Rick Senley cropped up earlier this year (the beginning of September on this site, no less) under the moniker I Am A Man With A St. Tropez Tan, it was a decent record of ambient, electronica and on opening track I Can't Believe Why Someone Like You Would Want To Sleep With Someone Like Me there's a definite flavour of that album's atmosphere, with its introductory phone message sample, romantic piano line and burbling synths; it's joined by a fuzzy electric guitar line at one point and has a kind of wonky charm like a broken Brian Eno record. Similarly there's an orchestral leaning to Getting A Good Time with its strings, a flutter of operatic vocals and then quirky beatbox percussion that gradually shifts up a gear into an erratic drum-n-bass tempo.

There's a monologue about Adam & Eve on the intro of Twins with synths shimmering regally, lending it a slight Purple Rain-like energy at the outset, but this remains a collage of strange sound like Vangelis providing the soundtrack to an aquarium, which is apt because the next track is called Octopus which is guitar driven track that starts to whistle with radio noise and lolloping slightly-industrial sounding percussion; before being interrupted by a burst of studio audience applause. These two tracks really begin to illustrate Senley's concept for the record, which he began to put together after an accident left him on morphone and crutches, unable to walk and housebound.

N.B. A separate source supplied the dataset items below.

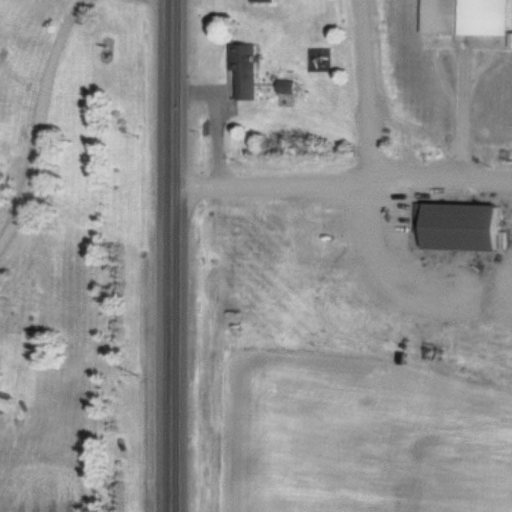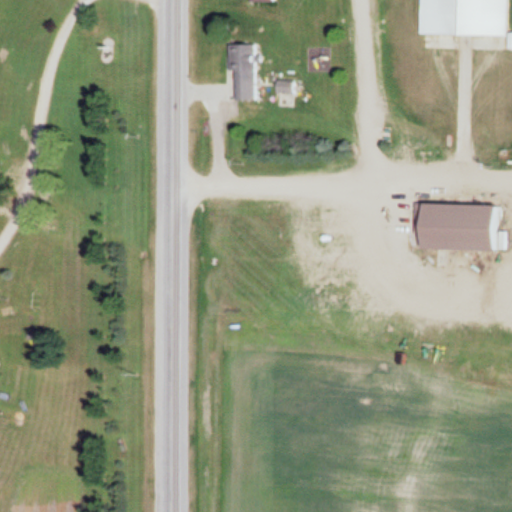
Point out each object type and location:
building: (260, 1)
building: (243, 73)
road: (37, 118)
building: (454, 225)
road: (171, 256)
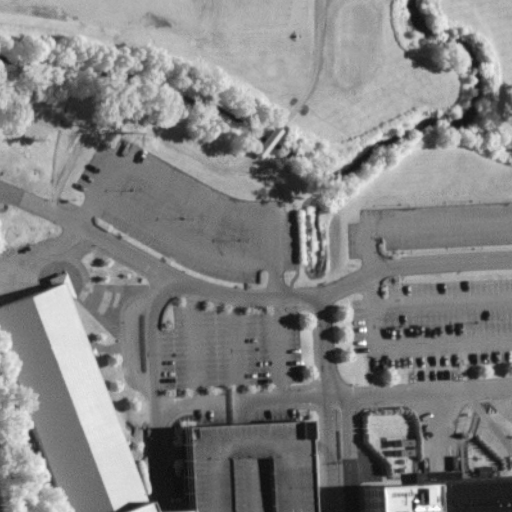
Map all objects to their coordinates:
park: (153, 58)
road: (313, 75)
road: (45, 117)
road: (133, 123)
road: (264, 143)
road: (192, 202)
road: (181, 242)
road: (485, 251)
road: (39, 261)
building: (80, 282)
road: (246, 295)
road: (442, 307)
road: (151, 337)
road: (194, 344)
road: (324, 345)
road: (236, 347)
road: (130, 348)
road: (278, 348)
road: (334, 395)
building: (63, 403)
building: (62, 404)
road: (333, 408)
road: (436, 428)
road: (157, 455)
road: (336, 466)
building: (244, 467)
building: (247, 467)
building: (465, 494)
building: (142, 507)
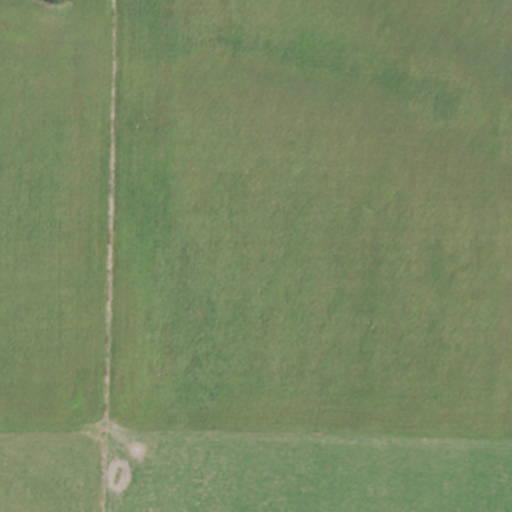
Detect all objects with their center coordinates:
crop: (256, 256)
crop: (256, 256)
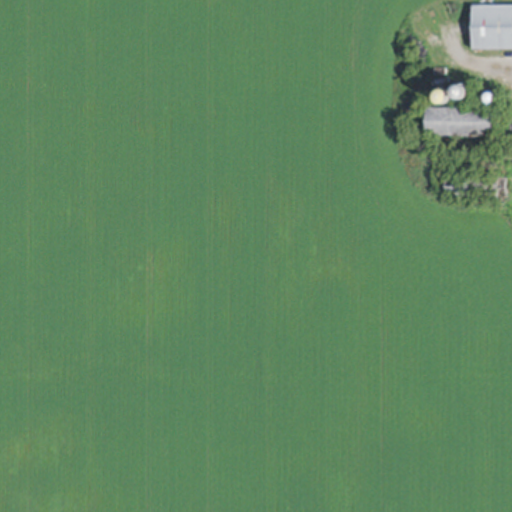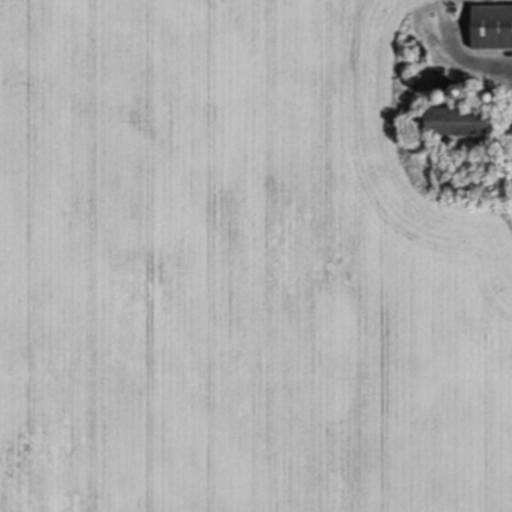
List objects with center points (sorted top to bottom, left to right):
building: (492, 25)
building: (491, 28)
building: (462, 89)
building: (444, 95)
building: (490, 95)
building: (461, 120)
building: (459, 122)
building: (476, 186)
building: (475, 190)
quarry: (256, 256)
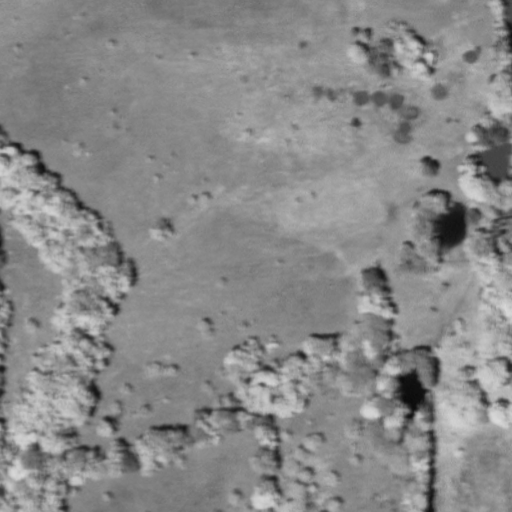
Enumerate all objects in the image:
building: (504, 229)
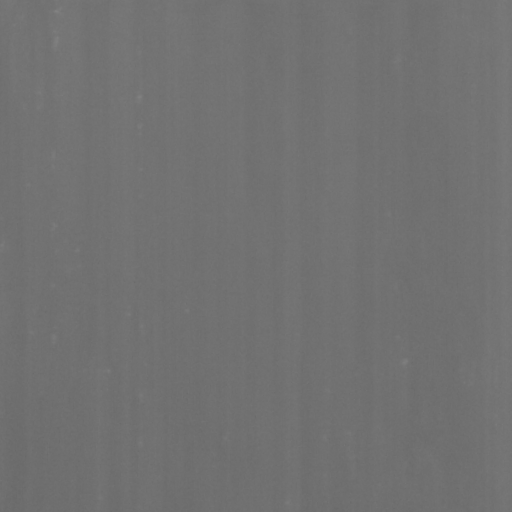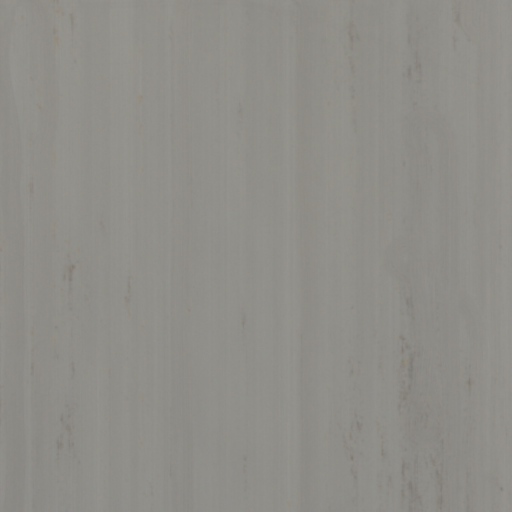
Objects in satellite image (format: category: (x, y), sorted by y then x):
crop: (255, 256)
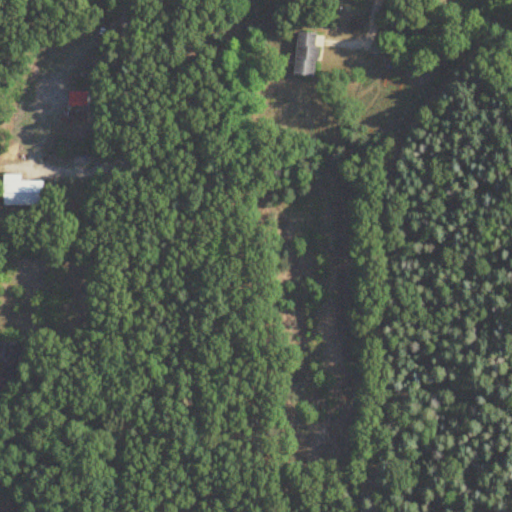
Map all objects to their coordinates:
road: (370, 35)
building: (309, 54)
building: (72, 134)
building: (25, 192)
road: (121, 261)
building: (8, 367)
road: (60, 448)
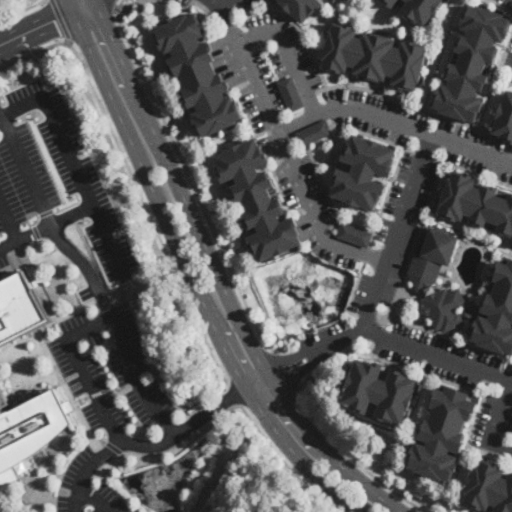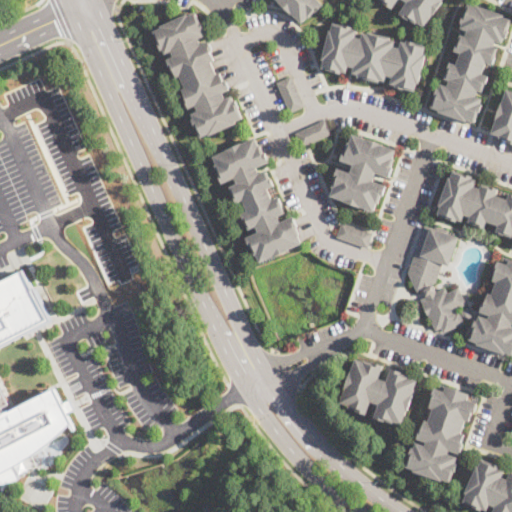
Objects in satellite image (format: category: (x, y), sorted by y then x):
road: (114, 4)
road: (220, 4)
building: (302, 7)
building: (302, 7)
building: (418, 9)
building: (418, 9)
road: (18, 10)
road: (60, 19)
road: (46, 21)
road: (289, 53)
building: (374, 55)
building: (374, 55)
building: (472, 61)
building: (471, 62)
building: (198, 73)
building: (198, 73)
building: (291, 92)
building: (290, 93)
building: (505, 115)
building: (504, 117)
building: (314, 131)
building: (314, 132)
road: (283, 148)
building: (364, 171)
building: (364, 172)
road: (133, 179)
road: (190, 179)
building: (258, 198)
building: (258, 198)
building: (476, 202)
building: (476, 202)
road: (8, 221)
road: (510, 221)
building: (355, 233)
building: (356, 233)
road: (25, 237)
road: (190, 271)
road: (89, 273)
road: (218, 277)
building: (438, 278)
building: (438, 278)
road: (377, 294)
building: (19, 310)
building: (497, 312)
building: (497, 312)
road: (49, 357)
road: (81, 366)
road: (287, 369)
road: (307, 377)
building: (380, 389)
building: (380, 390)
building: (28, 392)
road: (235, 395)
road: (497, 416)
road: (186, 427)
building: (31, 431)
building: (443, 433)
building: (443, 433)
road: (184, 440)
road: (113, 446)
road: (284, 462)
road: (80, 483)
building: (490, 486)
building: (490, 487)
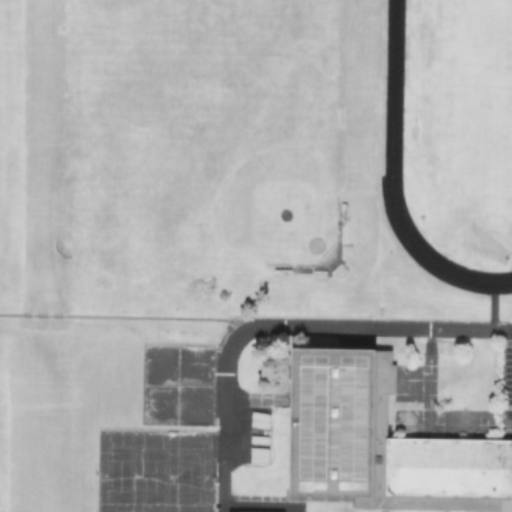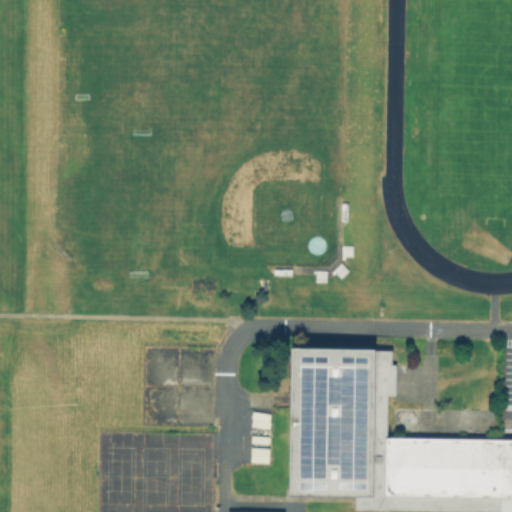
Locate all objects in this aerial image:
park: (468, 107)
park: (192, 133)
track: (454, 133)
park: (1, 135)
road: (11, 315)
road: (156, 318)
road: (379, 328)
park: (178, 386)
park: (0, 403)
road: (223, 417)
building: (385, 440)
building: (381, 442)
park: (155, 472)
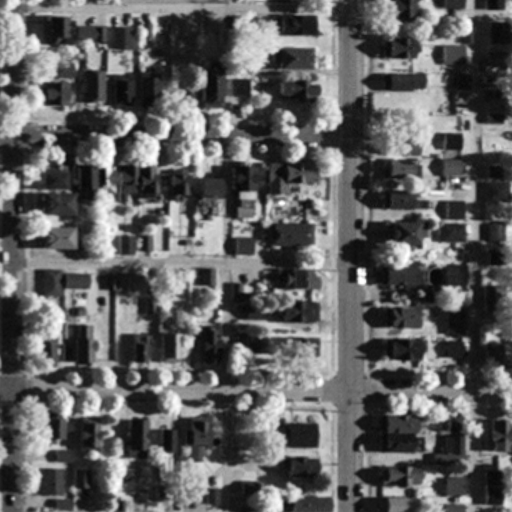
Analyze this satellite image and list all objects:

Unfortunately the record does, on occasion, suffer from the same sleeplessness that prompted Senley to make it, with certain tracks drifting by a dreamy blur and tracks like Breakfast For Wine with its electric guitar licks and toy box sounds are reminiscent of a love scene from a creepy eighties movie. Elsewhere there's a crumbling Baxter Dury-like quality to the bittersweet piano driven Travelodge Love, a despondent and depressing monologue over a soft piano line. Unfortunately similar monologuing falls flat on tracks like Loss, which feels like the soundtrack to a grumpy and slightly pretentious short film.

Ultimately with a handful of truly interesting moments where tracks truly take flight the album peters out towards the end, repeating tricks heard on earlier tracks with a diminished impact, climaxing with the dreary electronica of Drink the Miracle Water which flits between 80s synth score and Unkle, climaxing on a fairytale-like piece of dialogue that ties into the record's themes of evangelical religion and late-nite tv advertising.

Senley is a talented musician, as he showed on his other record this year, but a bit of careful pruning and an evolution of ideas will serve him well on future releases. This is a front-loaded record, that manages to capture a certain ambience that is ultimately a little wearying on the senses.